======== 文本摘录

上面我们在 monitoring 命名空间下面创建了名为 etcd-k8s 的 ServiceMonitor 对象,基本属性和前面章节中的一致,匹配 kube-system 这个命名空间下面的具有 k8s-app=etcd 这个 label 标签的 Service,jobLabel 表示用于检索 job 任务名称的标签,和前面不太一样的地方是 endpoints 属性的写法,配置上访问 etcd 的相关证书,endpoints 属性下面可以配置很多抓取的参数,比如 relabel、proxyUrl,tlsConfig 表示用于配置抓取监控数据端点的 tls 认证,由于证书 serverName 和 etcd 中签发的可能不匹配,所以加上了 insecureSkipVerify=true
创建 Service
#vim prometheus-etcdService.yaml
apiVersion: v1
kind: Service
metadata:
name: etcd-k8s
namespace: kube-system
labels:
k8s-app: etcd
spec:
type: ClusterIP
clusterIP: None
ports:
- name: port
port: 2379
protocol: TCP
---
apiVersion: v1
kind: Endpoints
metadata:
name: etcd-k8s
namespace: kube-system
labels:
k8s-app: etcd
subsets:
- addresses:
- ip: 200.200.100.71
- ip: 200.200.100.72
- ip: 200.200.100.73
ports:
- name: port
port: 2379
protocol: TCP
#kubectl apply -f prometheus-etcdService.yaml
Prometheus 的 Dashboard 中查看 targets,便会有 etcd 的监控项
数据采集到后,可以在 grafana 中导入编号为3070的 dashboard,获取到 etcd 的监控图表。

================
======== 条目列表

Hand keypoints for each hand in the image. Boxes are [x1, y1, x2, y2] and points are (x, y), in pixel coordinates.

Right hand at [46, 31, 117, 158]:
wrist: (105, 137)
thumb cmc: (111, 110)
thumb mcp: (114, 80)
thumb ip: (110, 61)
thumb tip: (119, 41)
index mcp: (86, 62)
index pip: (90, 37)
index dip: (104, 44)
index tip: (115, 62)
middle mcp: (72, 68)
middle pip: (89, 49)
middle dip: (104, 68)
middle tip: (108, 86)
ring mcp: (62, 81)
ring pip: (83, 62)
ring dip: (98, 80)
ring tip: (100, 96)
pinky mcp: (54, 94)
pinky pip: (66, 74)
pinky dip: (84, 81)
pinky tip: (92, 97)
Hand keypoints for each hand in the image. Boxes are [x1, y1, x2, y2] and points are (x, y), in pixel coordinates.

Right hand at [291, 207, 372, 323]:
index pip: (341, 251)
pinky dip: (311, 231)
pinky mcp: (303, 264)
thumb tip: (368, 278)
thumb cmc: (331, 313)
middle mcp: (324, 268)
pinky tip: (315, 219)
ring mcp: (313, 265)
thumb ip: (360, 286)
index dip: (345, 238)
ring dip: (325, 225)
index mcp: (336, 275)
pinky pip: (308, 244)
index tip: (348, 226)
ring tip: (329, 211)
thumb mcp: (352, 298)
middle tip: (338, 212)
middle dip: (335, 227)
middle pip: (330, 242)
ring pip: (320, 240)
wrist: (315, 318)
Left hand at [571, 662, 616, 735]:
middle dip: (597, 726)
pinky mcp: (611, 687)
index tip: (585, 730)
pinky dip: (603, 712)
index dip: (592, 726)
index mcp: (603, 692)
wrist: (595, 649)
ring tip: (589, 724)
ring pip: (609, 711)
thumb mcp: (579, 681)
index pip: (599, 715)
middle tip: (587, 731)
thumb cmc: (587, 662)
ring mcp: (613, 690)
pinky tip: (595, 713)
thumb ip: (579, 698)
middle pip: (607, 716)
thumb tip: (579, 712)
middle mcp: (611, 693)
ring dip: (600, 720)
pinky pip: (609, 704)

================
======== 条目列表

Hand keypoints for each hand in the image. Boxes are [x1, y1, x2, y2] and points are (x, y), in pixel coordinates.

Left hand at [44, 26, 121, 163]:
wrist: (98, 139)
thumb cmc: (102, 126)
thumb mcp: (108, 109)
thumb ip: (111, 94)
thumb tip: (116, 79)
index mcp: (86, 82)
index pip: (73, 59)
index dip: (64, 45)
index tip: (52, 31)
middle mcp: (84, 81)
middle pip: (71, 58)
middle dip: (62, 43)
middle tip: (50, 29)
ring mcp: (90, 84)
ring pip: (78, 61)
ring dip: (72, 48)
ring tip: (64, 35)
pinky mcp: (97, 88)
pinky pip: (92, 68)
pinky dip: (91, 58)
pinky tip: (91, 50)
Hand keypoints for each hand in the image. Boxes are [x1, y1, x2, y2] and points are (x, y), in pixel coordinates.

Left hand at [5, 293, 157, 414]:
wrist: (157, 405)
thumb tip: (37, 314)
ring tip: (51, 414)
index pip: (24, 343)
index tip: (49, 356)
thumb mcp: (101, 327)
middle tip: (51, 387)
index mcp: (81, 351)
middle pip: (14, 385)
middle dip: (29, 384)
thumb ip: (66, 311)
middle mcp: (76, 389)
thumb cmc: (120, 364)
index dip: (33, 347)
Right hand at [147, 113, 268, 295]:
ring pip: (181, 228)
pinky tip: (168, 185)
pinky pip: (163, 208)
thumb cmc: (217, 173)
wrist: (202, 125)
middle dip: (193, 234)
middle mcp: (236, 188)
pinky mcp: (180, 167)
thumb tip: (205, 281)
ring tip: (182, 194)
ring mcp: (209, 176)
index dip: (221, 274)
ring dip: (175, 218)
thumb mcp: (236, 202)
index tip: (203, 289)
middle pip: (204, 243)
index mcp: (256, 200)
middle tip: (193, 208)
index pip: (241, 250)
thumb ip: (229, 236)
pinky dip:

================

练习题目:
1 > 根据上文关于 etcd 监控的摘录,要在 grafana 中获取 etcd 的监控图表,应导入编号为多少的 dashboard?
2 > 按照上文关于 etcd 监控的摘录,说明 ServiceMonitor 的配置中为什么加上了 insecureSkipVerify=true。

练习答案:
1 > 编号为 3070 的 dashboard。

2 > 因为证书的 serverName 和 etcd 中签发的可能不匹配,所以在用于配置抓取端点 tls 认证的 tlsConfig 中加上了 insecureSkipVerify=true。